[Provided text]
* * *

Teacher’s Corner: Volcanoes
Geological Features and Processes in Utah
By Sandy Eldredge
Three main types of volcanoes.
What are geological features and processes? Well, the features constitute anything from major landforms such as mountains or plateaus, to ripple marks or glacial striations (grooves) on a rock. The geological processes, such as volcanic eruptions, earthquakes, erosion, and deposition are what create or change geological features.
Volcanoes are created by internal forces within the Earth that cause heated, melted rock (magma) to rise to the surface. First collecting in magma chambers, some of the magma eventually pushes upward through cracks (vents) to the Earth’s surface. As the magma reaches the surface, it loses some of its gases and turns into lava. Volcanoes are created by the release and build-up of lava and other materials.
Volcanoes have varied shapes and sizes, but are divided into three main kinds depending on the type of material that reaches the surface and the type of eruption that ensues. Utah has all three types!
Three Types of Volcanoes
Composite volcanoes (stratovolcanoes) develop from repeated explosive and nonexplosive eruptions of tephra (airborne lava fragments that can range in size from tiny particles of ash to house-size boulders) and lava that build up layer by layer. These volcanoes are the largest and form symmetrical cones with steep sides.
Some composite volcanoes in Utah are in the Tushar Mountains (Mt. Belknap, for example) in Piute County. Now extinct, they are too old (between 32 and 22 million years) to maintain the classic volcanic shape of their modern-day counterparts, such as Mount Hood and Mount St. Helens in the Cascade Range along the northwestern coast of the United States.
Shield volcanoes form from “gentle” or nonexplosive eruptions of flowing lava. The lava spreads out and builds up volcanoes with broad, gently sloping sides. The low-profile shape resembles a warrior’s shield.
In Utah a good example is the 1 million-year-old Fumarole Butte in Juab County. Currently active volcanoes of this type are found in the Hawaiian islands.
Cinder cones build from lava that is blown violently into the air and breaks into fragments. As the lava pieces fall back to the ground, they cool and harden into cinders (lava fragments about ½ inch in diameter) that pile up around the volcano’s vent. Cinder cones are the smallest volcanoes and are cone-shaped.
Cinder cones are found in many areas of Utah including Millard, Iron, Garfield, Kane, and Washington Counties, and they vary in age. The youngest, only about 600 years old, are in the Black Rock Desert in Millard County.
Activities (for 3rd grade)

* * *

[Required action] Carry the Utah volcanoes article forward from its final line, the "Activities (for 3rd grade)" heading. The items that follow have no connection to the volcano article.

Collected data entries

* * *

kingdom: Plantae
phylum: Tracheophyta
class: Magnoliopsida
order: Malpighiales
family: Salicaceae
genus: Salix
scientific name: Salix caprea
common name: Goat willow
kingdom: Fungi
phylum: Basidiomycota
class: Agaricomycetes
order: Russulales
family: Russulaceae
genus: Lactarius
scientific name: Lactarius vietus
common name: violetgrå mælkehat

* * *

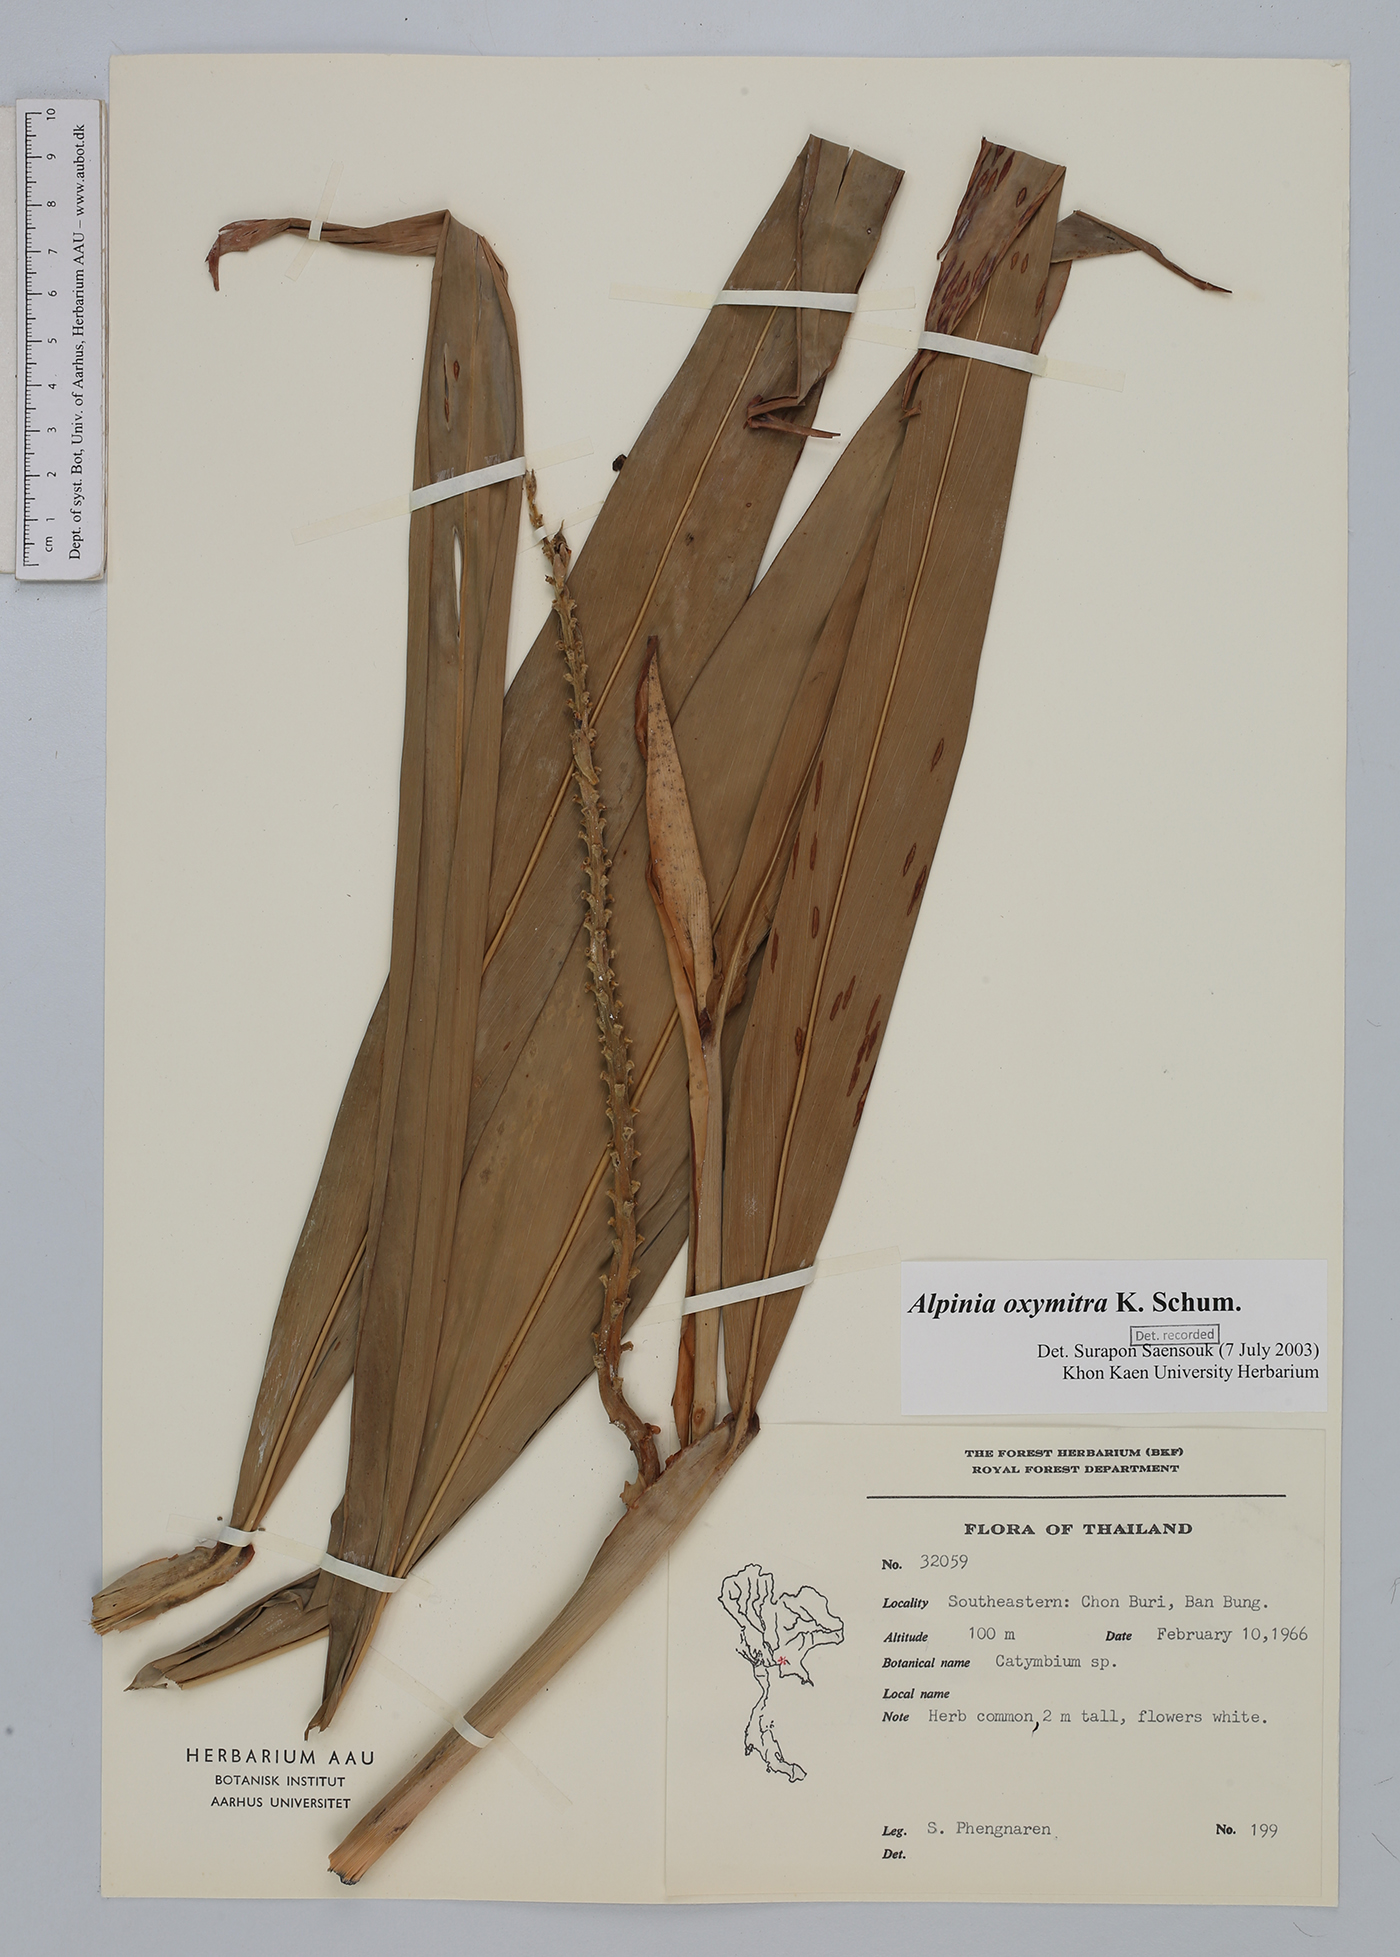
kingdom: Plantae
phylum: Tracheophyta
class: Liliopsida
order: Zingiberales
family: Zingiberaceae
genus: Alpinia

* * *

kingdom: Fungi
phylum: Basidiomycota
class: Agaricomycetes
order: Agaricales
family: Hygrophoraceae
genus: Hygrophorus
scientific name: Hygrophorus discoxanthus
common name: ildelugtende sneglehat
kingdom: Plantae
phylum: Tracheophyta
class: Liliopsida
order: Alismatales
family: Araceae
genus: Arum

* * *

[Written response]
1. Students can make models of the three volcanoes.
- clay or play dough, several different colors to create volcanic layers
- cardboard or cardstock
2. Students can investigate different types of eruptions.
(a) Materials for pairs of students:
- Plaster of Paris
- one small plastic zip-lock baggie
- food coloring or dry paint
- one index card
- Punch a small, pencil-size hole (vent) in the index card.
- Mix a small amount of Plaster of Paris with water in a zip-lock baggie.
- Seal the baggie, then cut a corner off of it to make a small hole.
- While one student holds the index card, the other student places the bag (magma chamber) under the hole in the card and squeezes slowly so that the Plaster of Paris mixture erupts (lava) through the hole onto the surface of the card.
- Add food coloring or dry paint to the baggie mixture and create another eruption. You may have to re-open the vent from your first eruption.
Depending on the water/Plaster of Paris ratio, the “lava” will range from liquid to viscous, which is true to nature. Some “lava” may take on a rope-like appearance, which is called pahoehoe (pa-hoy-hoy) lava.
Have the students share their results, and explain if their eruption was explosive or not.
Ask what type of volcano they created (shield).
(b) Materials for teacher:
- hair dryer/blower
- paper holes
- Half-fill a sieve with paper holes.
- Place the hair blower underneath the sieve, turn it on, and watch the “eruption.”
Discuss what type of eruption happened (explosive).
Ask the students what type of material this may represent in a real volcano (cinders or tephra).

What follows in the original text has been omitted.